## [Source records]
>>
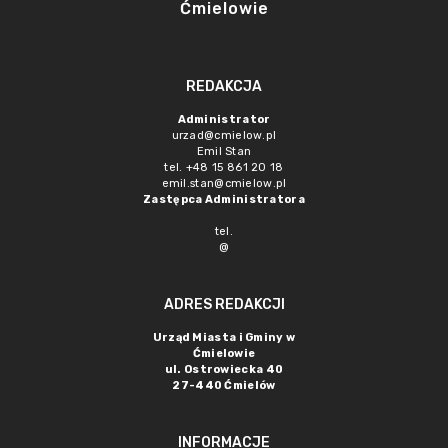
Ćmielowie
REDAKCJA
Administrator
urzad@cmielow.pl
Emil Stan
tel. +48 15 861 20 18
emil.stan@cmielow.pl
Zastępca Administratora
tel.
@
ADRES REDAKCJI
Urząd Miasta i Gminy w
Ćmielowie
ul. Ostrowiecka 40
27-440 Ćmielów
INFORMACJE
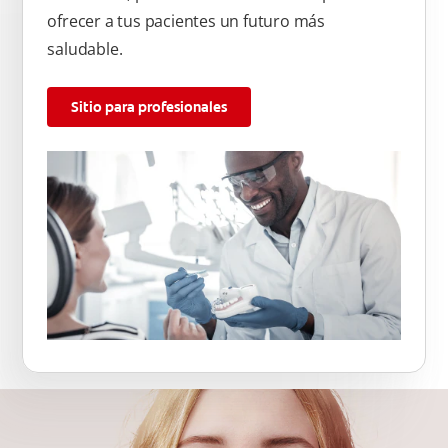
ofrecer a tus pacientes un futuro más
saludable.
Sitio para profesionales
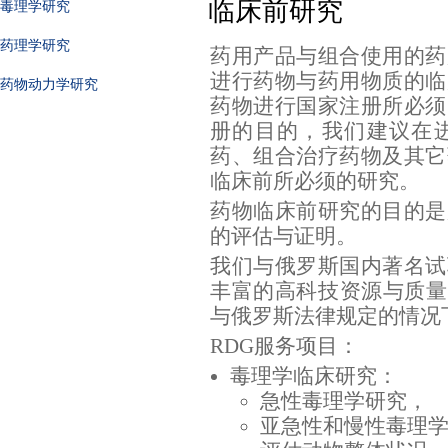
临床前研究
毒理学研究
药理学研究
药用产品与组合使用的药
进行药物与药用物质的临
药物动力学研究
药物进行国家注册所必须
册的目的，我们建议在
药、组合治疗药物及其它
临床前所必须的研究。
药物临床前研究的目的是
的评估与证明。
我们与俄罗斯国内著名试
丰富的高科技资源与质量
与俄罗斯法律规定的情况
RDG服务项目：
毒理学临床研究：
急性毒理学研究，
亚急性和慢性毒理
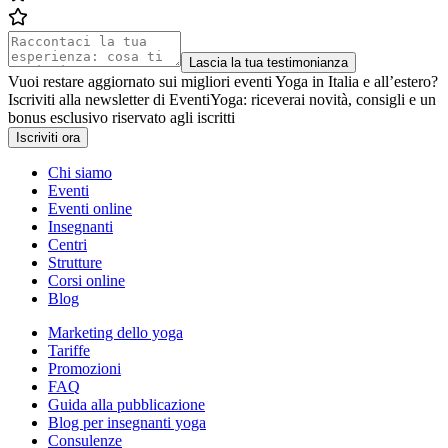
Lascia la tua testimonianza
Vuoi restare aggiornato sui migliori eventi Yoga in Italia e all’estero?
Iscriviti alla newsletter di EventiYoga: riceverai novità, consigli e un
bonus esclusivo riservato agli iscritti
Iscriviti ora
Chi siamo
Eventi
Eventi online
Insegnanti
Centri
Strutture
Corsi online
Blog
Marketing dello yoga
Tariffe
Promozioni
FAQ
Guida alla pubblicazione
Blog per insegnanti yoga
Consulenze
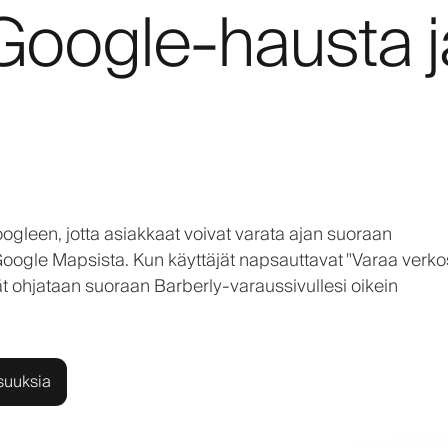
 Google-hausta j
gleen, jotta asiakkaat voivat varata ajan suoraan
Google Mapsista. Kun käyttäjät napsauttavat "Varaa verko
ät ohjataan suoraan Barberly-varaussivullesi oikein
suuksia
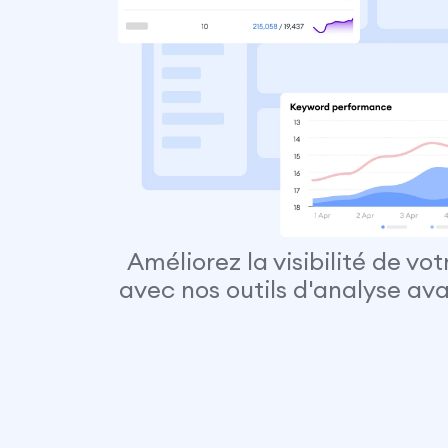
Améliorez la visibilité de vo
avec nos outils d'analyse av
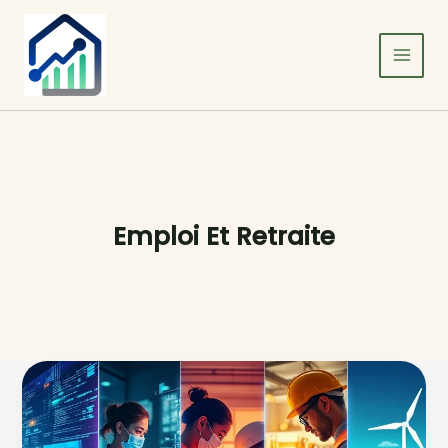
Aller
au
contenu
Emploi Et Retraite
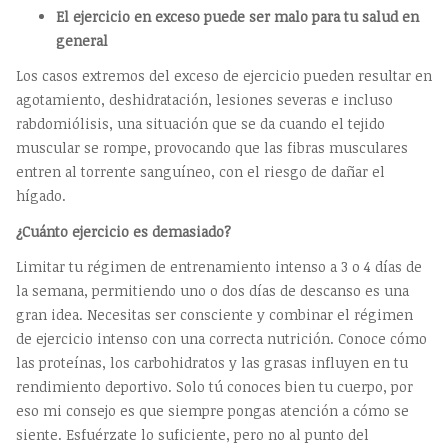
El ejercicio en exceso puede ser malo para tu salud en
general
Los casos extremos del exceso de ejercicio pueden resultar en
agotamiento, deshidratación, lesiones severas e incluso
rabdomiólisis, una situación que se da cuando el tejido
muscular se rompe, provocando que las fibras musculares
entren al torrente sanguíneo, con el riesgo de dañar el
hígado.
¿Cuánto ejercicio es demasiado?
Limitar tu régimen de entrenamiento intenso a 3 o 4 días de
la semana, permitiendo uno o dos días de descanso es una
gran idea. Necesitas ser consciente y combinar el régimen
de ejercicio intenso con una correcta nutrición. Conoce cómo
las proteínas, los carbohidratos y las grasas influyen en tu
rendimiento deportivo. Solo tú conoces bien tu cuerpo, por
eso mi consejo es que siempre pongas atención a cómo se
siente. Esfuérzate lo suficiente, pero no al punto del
<<
## [Exercise details]
What you need to produce is an exact copy of the entries above, limited to the lines from the one with "Google Mapsista. Kun" up to and including the one with "eso mi consejo", without pictures.

## [Exercise solution]
Google Mapsista. Kun käyttäjät napsauttavat "Varaa verko
ät ohjataan suoraan Barberly-varaussivullesi oikein
suuksia
Améliorez la visibilité de vo
avec nos outils d'analyse av
Aller
au
contenu
Emploi Et Retraite
El ejercicio en exceso puede ser malo para tu salud en
general
Los casos extremos del exceso de ejercicio pueden resultar en
agotamiento, deshidratación, lesiones severas e incluso
rabdomiólisis, una situación que se da cuando el tejido
muscular se rompe, provocando que las fibras musculares
entren al torrente sanguíneo, con el riesgo de dañar el
hígado.
¿Cuánto ejercicio es demasiado?
Limitar tu régimen de entrenamiento intenso a 3 o 4 días de
la semana, permitiendo uno o dos días de descanso es una
gran idea. Necesitas ser consciente y combinar el régimen
de ejercicio intenso con una correcta nutrición. Conoce cómo
las proteínas, los carbohidratos y las grasas influyen en tu
rendimiento deportivo. Solo tú conoces bien tu cuerpo, por
eso mi consejo es que siempre pongas atención a cómo se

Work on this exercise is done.